Over the course of this blog, there will be a lot of talk about how bad I am at Brazilian jiu-jitsu. This is for two reasons:

  1. I am not very good at it. I am not naturally athletic. I am strong, but I am fat strong. I have the flexibility of someone twice my age and the speed of a slow loris.
  2. I just got my blue belt. Which means that rather than living in the walled garden of all-white belt classes, I’m now rolling with purple and brown belts. People who really know how to do jiu-jitsu. So I get crushed a lot. Like a lot a lot.

That said, I have had some limited success in this. This is a post about one of those successes.

Back in July, I fought in my first ever tournament. I was terrified to compete. I’m not competitive by nature. It’s one of the many ways in which BJJ is a weird choice of hobby for me. (I’m also claustrophobic. More on that later.)

Much to my surprise, I came in third in my weight class.

Here are three things I learned from coming in third:

BJJ works

One of the core principles of Brazilian jiu-jitsu is that a smaller person can beat a bigger person using technique and leverage. (Hélio Gracie was a tiny, tiny dude.) Being that I’m 225 lbs., I’m almost never the smaller person in a fight. The exception being in tournaments, where I end up being the smallest guy in the heaviest weight class.

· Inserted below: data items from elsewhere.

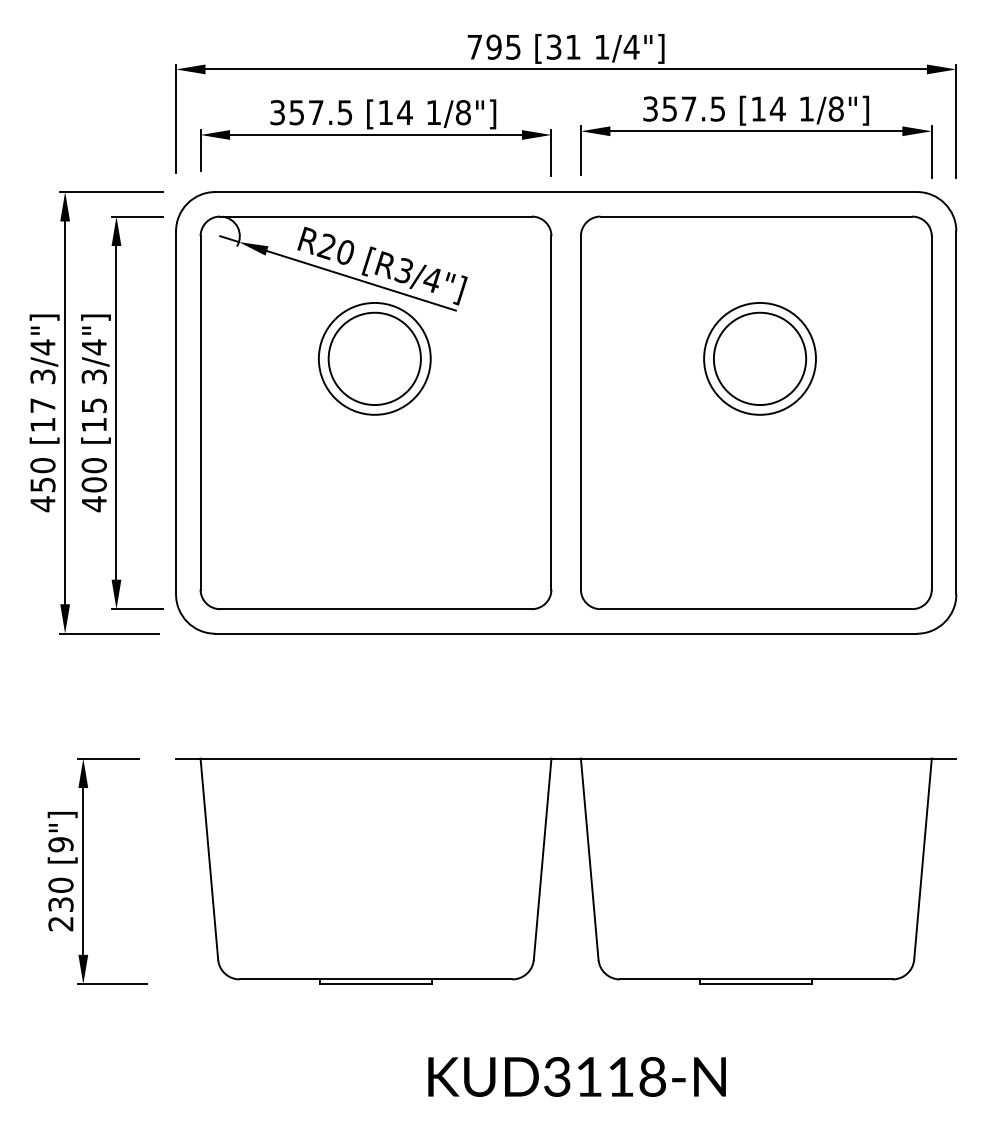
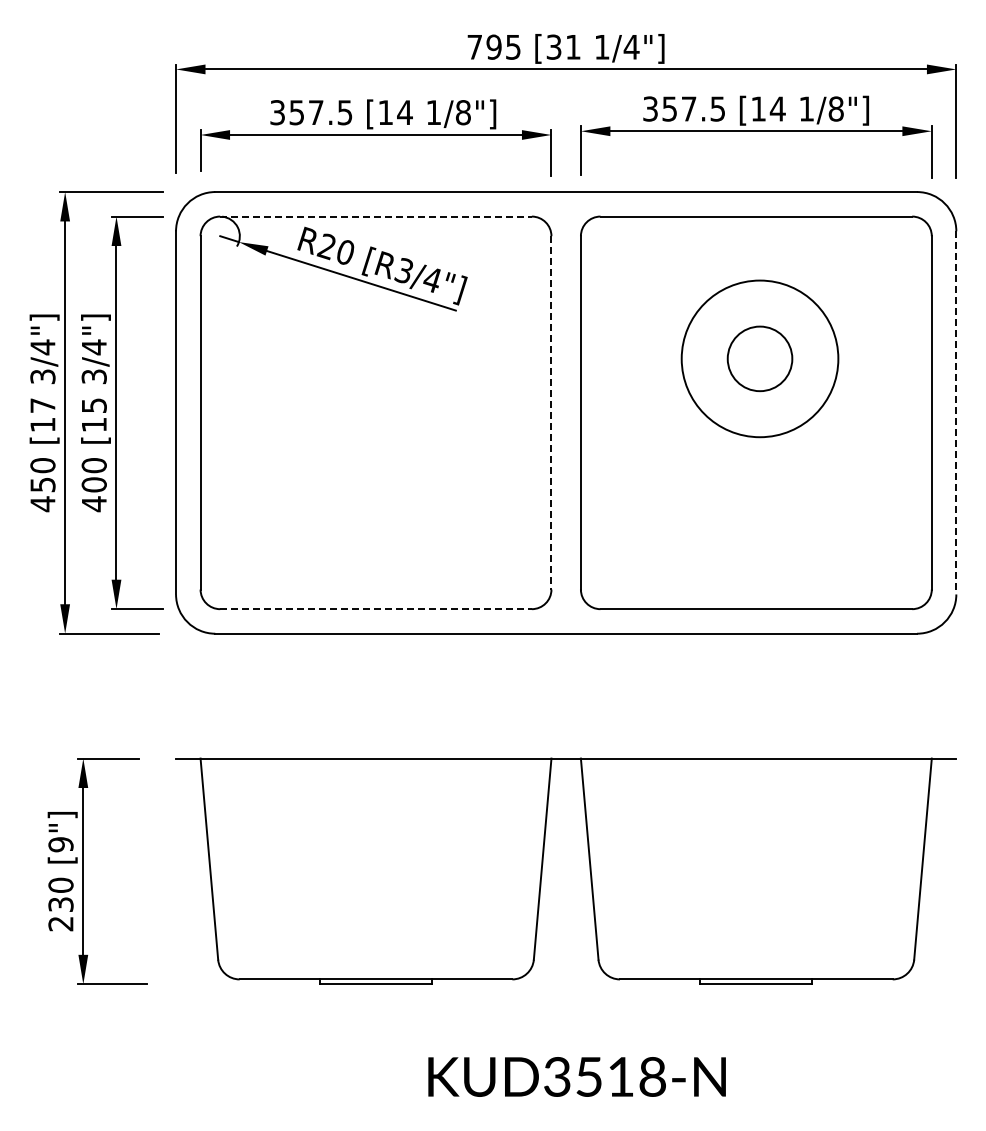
line at (376, 216): solid -> dashed
part at (374, 358): present -> none
circle at (759, 358) diameter: 112 px -> 157 px
circle at (759, 358) diameter: 92 px -> 65 px
line at (551, 412): solid -> dashed
line at (956, 412): solid -> dashed
line at (376, 609): solid -> dashed
text at (588, 1076): KUD3118-N -> KUD3518-N
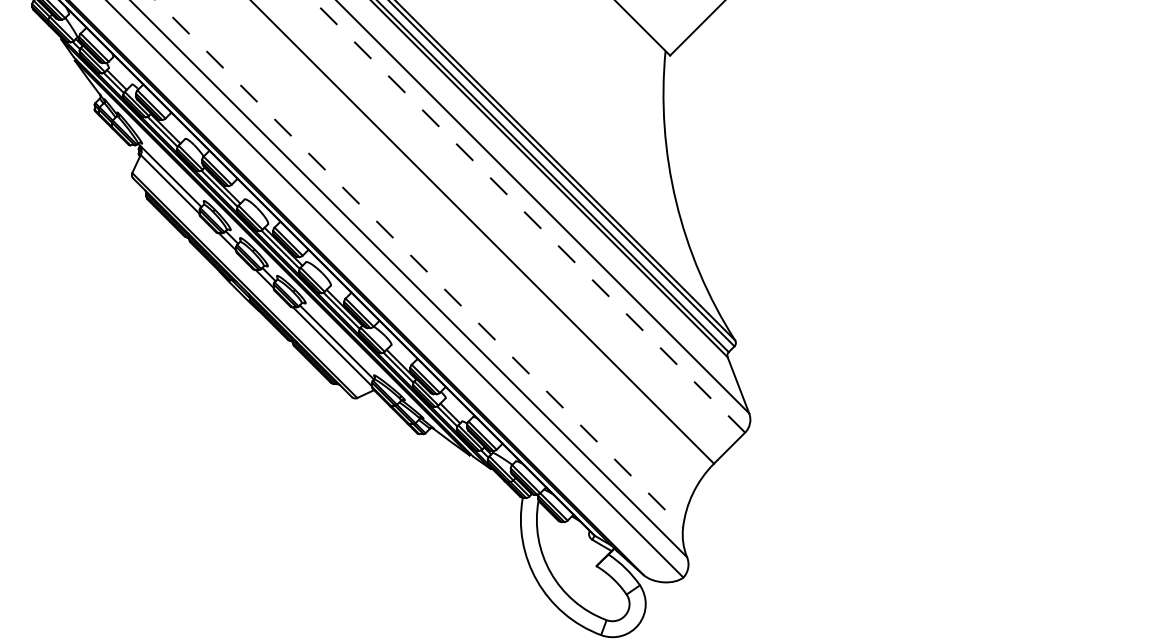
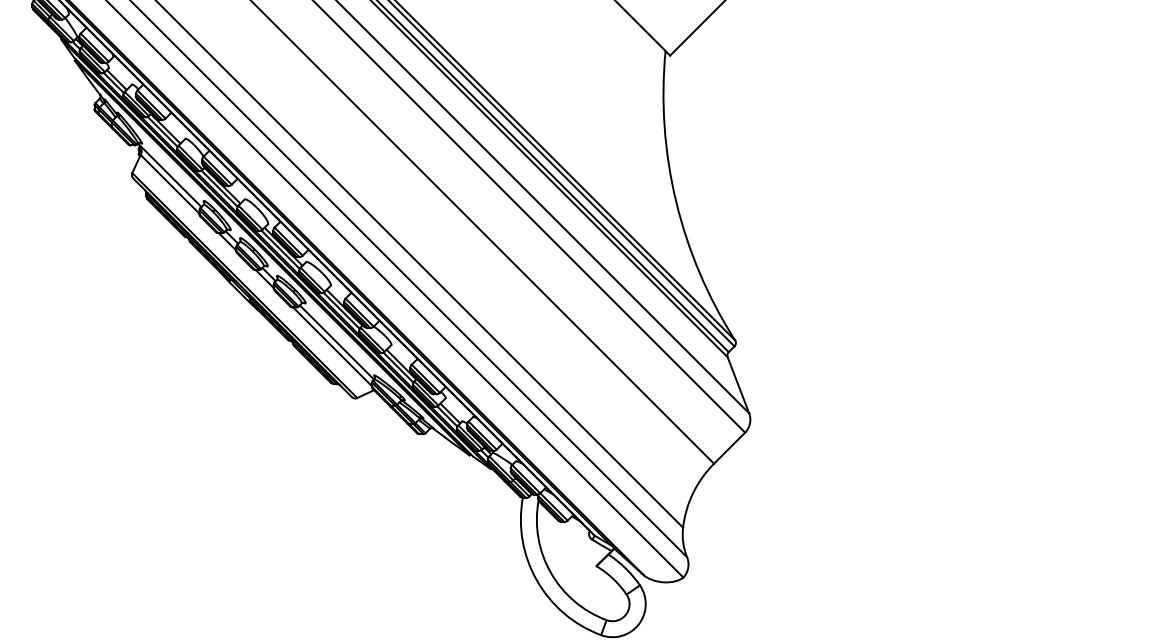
line at (528, 216): dashed -> solid
line at (419, 264): dashed -> solid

That means I wind up having to fight men the size of literal, actual bears. There is no ceiling in the largest weight class. The first man I fought was enormous, well over six feet tall and probably very close to 300 lbs. And I beat him. Using leverage and technique. BJJ really does work. Thanks Hélio.

Adrenaline management is everything

In my fight against the aforementioned bear man, he came at me with, well, bear-like ferocity. He pulled guard hard, squeezed me until I thought I would pop, and tugged at my arm like it had personally affronted him. But unfortunately for him, I managed to escape those armbar attempts, and after the third or fourth one, I watched him realize there was still two-and-a-half minutes of fight left. He looked deflated. I actually saw his expression change. He’d spent all his energy.

I am not good at BJJ. I have two techniques that work for me semi-reliably against people at my own level. I get mounted with an alarming frequency. I’m very susceptible to triangles. But I know myself pretty well. I kept calm under attack, and when he had burned himself out, I was able to capitalize.

Losing is learning

For my second fight, I fought someone from my own gym. Someone who is both a better natural athlete than me, and seems to have a brain that picks up techniques in a way mine doesn’t. Someone who constantly kicks my ass in training.

I would love to say that on tournament day, things went differently. They did not. It went sweep-mount-armbar. Just like it did when we fought at the gym.
But you know what? I didn’t care. I felt great. I got out, I competed, I beat someone, and then I learned I need to work on my mount escapes. I felt like a winner. Even if I came in third.